Assignment 1
List every run status named in the status table of the routines text.
Assignment 2
Reproduce the routines text word for word from "The Calendar tab" to "or profile mid‑run.".

Text for analysis
Start of Block

The sidebar marks routine runs with a ⚡ lightning glyph. An activity dot shows status at a glance: yellow = running now, lime/green = finished with something unread, grey = read. Routine runs are kept out of your normal chat inbox by default — toggle Show routine runs to fold them in.
The Calendar tab on the Routines page shows upcoming scheduled runs so you can see what's going to fire and when.
What a run's status means
Status | Meaning |
Succeeded | The run completed and any writes went through. |
Failed | Something went wrong — the row shows a short reason. |
Timed out | The run hit its ~5‑minute limit before finishing. |
Skipped (overlap) | A previous run of this routine was still going, so this fire was skipped. |
No access | The seller's Amazon Ads connection is disconnected — reconnect it to resume. |
Skipped (paused) | The routine was paused when the trigger fired. |
Safety and guardrails
Routines are built so that "unattended" never means "uncontrolled":
Audit trail. Every Amazon Ads write is recorded in the Action log, same as interactive changes.
Pinned seller. A routine only ever acts on the seller it was created for; the agent can't switch seller or profile mid‑run.

End of Block

Material supplied
Start of Block

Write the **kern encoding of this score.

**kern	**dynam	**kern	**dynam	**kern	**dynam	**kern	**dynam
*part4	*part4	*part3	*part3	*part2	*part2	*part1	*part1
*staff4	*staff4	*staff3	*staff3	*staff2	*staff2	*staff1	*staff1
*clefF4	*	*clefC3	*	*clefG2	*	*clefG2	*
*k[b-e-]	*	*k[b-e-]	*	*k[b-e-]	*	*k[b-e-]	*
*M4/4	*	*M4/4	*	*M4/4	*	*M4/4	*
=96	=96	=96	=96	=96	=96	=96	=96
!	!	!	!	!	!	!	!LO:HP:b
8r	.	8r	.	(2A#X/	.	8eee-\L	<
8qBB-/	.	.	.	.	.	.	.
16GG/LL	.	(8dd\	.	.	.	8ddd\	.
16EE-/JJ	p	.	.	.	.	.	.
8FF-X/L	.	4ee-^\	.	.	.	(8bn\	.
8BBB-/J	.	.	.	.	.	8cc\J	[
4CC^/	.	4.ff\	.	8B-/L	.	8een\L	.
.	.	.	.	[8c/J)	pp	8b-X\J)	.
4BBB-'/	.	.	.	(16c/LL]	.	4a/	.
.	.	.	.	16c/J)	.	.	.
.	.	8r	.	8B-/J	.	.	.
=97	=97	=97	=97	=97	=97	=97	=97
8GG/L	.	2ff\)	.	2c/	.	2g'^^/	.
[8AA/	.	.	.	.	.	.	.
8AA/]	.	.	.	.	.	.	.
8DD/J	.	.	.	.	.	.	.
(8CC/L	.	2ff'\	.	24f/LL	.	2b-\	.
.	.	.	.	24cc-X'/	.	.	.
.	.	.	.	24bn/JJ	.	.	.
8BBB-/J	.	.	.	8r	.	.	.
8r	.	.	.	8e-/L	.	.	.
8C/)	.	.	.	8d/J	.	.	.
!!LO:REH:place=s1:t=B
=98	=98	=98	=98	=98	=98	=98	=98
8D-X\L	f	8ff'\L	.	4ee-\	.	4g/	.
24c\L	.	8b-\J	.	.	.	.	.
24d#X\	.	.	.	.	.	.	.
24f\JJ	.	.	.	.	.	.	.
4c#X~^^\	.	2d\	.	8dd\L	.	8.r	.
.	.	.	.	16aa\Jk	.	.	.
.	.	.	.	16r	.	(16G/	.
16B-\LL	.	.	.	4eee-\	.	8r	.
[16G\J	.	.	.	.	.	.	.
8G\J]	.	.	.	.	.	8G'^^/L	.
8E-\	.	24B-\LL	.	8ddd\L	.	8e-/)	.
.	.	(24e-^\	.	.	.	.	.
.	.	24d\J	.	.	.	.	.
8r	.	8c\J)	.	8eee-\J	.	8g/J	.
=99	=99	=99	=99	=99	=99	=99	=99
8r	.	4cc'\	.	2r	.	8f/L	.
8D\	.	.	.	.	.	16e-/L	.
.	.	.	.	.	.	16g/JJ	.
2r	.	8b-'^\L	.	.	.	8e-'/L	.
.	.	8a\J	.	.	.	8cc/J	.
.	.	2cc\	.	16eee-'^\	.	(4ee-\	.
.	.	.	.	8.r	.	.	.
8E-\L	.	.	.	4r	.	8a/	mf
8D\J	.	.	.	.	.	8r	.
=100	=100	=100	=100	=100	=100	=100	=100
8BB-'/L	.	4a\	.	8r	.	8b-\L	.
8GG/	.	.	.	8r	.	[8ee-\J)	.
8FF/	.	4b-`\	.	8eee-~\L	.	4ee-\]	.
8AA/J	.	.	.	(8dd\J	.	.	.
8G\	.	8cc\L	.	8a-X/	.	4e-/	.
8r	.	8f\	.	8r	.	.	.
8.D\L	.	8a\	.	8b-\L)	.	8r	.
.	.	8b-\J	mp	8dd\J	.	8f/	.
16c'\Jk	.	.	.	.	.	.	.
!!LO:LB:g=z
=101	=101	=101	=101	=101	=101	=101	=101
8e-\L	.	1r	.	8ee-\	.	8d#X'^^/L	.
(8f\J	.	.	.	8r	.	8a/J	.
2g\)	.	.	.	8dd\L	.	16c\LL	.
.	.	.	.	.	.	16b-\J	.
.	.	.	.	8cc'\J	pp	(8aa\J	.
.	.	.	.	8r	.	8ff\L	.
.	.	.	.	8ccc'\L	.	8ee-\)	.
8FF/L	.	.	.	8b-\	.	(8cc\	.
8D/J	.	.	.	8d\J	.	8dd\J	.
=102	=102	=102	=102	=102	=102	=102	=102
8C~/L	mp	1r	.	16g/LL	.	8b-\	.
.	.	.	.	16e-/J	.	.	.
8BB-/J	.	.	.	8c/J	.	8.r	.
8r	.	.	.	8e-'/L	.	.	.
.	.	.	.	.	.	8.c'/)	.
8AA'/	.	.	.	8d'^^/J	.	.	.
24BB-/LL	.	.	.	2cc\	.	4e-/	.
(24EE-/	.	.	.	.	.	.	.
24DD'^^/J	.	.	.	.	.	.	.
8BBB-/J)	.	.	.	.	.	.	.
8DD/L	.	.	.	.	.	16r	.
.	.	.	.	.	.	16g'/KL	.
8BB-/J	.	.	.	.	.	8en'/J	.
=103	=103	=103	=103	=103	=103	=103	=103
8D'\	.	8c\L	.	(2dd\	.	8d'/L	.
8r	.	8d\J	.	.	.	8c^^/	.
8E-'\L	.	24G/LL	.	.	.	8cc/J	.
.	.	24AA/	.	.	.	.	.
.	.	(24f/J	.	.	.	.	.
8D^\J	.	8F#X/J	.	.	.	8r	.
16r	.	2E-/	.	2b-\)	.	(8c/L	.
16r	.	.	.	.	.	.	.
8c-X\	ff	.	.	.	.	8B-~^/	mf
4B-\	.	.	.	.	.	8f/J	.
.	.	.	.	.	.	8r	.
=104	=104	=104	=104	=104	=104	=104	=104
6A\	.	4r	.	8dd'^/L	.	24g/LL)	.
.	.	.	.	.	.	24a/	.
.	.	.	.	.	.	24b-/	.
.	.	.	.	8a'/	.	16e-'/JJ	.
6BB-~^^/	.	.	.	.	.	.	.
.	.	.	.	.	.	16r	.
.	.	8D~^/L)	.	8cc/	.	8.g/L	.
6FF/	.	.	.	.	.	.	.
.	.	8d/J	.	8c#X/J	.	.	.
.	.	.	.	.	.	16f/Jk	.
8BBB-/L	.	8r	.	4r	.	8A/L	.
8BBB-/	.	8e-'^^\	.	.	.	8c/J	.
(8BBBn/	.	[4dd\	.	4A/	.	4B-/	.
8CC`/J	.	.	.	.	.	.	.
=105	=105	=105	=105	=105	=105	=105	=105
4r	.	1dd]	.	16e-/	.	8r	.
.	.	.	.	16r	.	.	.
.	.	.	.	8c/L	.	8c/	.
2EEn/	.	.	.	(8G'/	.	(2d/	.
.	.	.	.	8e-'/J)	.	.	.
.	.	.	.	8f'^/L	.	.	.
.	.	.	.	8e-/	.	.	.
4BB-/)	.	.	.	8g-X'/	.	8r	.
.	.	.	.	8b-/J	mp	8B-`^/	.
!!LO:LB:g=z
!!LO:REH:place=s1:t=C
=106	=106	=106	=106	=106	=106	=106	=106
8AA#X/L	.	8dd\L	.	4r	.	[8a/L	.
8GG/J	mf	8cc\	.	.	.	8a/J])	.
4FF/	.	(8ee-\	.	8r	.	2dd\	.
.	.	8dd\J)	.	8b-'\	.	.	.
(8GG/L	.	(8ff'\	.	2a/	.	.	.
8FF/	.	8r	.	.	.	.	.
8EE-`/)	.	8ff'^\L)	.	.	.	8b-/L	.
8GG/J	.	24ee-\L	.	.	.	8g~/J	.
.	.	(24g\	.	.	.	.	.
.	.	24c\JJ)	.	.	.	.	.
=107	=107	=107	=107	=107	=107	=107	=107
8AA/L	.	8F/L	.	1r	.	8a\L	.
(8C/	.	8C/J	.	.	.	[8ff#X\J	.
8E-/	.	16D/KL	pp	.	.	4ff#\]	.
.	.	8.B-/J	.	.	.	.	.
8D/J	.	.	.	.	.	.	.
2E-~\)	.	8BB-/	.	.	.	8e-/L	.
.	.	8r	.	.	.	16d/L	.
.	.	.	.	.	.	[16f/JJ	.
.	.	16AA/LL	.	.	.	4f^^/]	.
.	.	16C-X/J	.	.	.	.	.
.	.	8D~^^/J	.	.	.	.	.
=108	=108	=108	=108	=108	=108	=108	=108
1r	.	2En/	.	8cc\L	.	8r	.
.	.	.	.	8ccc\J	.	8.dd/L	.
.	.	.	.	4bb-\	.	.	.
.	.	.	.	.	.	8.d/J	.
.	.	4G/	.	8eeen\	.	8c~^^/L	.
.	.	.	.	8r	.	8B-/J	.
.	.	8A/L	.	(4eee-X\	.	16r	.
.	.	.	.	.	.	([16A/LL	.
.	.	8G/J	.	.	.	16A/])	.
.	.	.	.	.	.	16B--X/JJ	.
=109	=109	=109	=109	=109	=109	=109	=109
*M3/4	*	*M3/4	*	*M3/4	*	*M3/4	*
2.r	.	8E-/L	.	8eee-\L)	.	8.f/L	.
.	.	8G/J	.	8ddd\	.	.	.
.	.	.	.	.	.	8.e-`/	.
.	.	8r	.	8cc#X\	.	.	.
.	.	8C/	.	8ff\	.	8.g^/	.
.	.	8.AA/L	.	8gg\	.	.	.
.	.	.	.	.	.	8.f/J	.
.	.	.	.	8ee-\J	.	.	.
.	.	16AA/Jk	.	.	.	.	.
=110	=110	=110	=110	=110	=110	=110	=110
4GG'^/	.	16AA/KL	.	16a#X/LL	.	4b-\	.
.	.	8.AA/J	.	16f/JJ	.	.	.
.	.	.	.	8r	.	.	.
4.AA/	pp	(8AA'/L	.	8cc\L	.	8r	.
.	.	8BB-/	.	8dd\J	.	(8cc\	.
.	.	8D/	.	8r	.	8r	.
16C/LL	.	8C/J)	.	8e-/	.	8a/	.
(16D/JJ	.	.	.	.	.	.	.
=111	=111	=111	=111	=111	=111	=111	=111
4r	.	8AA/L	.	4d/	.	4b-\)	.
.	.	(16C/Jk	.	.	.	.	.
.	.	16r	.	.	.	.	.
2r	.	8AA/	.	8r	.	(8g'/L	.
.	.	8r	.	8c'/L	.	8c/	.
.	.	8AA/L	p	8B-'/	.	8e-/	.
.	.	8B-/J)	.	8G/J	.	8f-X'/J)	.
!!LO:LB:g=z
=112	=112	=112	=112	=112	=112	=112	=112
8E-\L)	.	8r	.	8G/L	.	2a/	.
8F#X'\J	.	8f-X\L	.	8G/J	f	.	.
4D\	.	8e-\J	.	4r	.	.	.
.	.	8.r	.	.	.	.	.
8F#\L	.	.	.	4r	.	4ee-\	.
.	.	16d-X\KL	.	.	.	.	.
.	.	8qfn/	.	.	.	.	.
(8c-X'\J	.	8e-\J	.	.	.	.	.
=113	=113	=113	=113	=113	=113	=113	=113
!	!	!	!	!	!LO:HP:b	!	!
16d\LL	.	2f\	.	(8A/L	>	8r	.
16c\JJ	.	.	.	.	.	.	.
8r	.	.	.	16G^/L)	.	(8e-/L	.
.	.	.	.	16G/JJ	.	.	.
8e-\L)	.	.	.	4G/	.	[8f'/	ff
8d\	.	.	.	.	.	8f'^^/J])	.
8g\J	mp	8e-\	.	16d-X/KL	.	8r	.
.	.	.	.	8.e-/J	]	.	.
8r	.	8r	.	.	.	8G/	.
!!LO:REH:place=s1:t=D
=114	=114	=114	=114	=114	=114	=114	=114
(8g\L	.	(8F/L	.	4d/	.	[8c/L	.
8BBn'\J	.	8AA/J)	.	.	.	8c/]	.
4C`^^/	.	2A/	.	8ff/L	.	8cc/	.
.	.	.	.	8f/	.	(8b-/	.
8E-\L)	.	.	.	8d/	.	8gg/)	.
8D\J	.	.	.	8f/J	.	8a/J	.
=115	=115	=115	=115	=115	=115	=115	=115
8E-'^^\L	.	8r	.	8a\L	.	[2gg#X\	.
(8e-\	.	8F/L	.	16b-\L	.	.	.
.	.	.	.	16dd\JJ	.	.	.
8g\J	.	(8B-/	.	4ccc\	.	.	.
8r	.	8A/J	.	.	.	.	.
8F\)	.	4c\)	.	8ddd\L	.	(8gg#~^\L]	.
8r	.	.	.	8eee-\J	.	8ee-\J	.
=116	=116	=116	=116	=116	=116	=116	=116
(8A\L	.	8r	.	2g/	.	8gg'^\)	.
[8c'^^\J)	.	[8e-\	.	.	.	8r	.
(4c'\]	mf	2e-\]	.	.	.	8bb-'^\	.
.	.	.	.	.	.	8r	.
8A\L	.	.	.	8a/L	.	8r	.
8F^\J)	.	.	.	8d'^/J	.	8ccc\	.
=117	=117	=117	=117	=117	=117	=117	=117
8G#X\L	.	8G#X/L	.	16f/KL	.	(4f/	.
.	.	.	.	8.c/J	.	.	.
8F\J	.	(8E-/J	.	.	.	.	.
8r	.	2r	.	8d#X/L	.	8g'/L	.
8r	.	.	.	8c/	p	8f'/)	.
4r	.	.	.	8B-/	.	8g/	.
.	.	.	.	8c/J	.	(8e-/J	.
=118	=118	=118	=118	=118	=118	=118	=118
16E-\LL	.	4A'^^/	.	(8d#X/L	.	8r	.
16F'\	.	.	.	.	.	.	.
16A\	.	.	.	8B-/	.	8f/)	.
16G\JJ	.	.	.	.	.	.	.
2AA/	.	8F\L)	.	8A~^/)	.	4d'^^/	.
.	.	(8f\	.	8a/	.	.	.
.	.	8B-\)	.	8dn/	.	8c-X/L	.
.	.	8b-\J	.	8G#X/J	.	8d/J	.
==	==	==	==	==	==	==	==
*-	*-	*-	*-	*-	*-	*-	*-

End of Block

Response area 1
Succeeded
Failed
Timed out
Skipped (overlap)
No access
Skipped (paused)

Response area 2
The Calendar tab on the Routines page shows upcoming scheduled runs so you can see what's going to fire and when.
What a run's status means
Status | Meaning |
Succeeded | The run completed and any writes went through. |
Failed | Something went wrong — the row shows a short reason. |
Timed out | The run hit its ~5‑minute limit before finishing. |
Skipped (overlap) | A previous run of this routine was still going, so this fire was skipped. |
No access | The seller's Amazon Ads connection is disconnected — reconnect it to resume. |
Skipped (paused) | The routine was paused when the trigger fired. |
Safety and guardrails
Routines are built so that "unattended" never means "uncontrolled":
Audit trail. Every Amazon Ads write is recorded in the Action log, same as interactive changes.
Pinned seller. A routine only ever acts on the seller it was created for; the agent can't switch seller or profile mid‑run.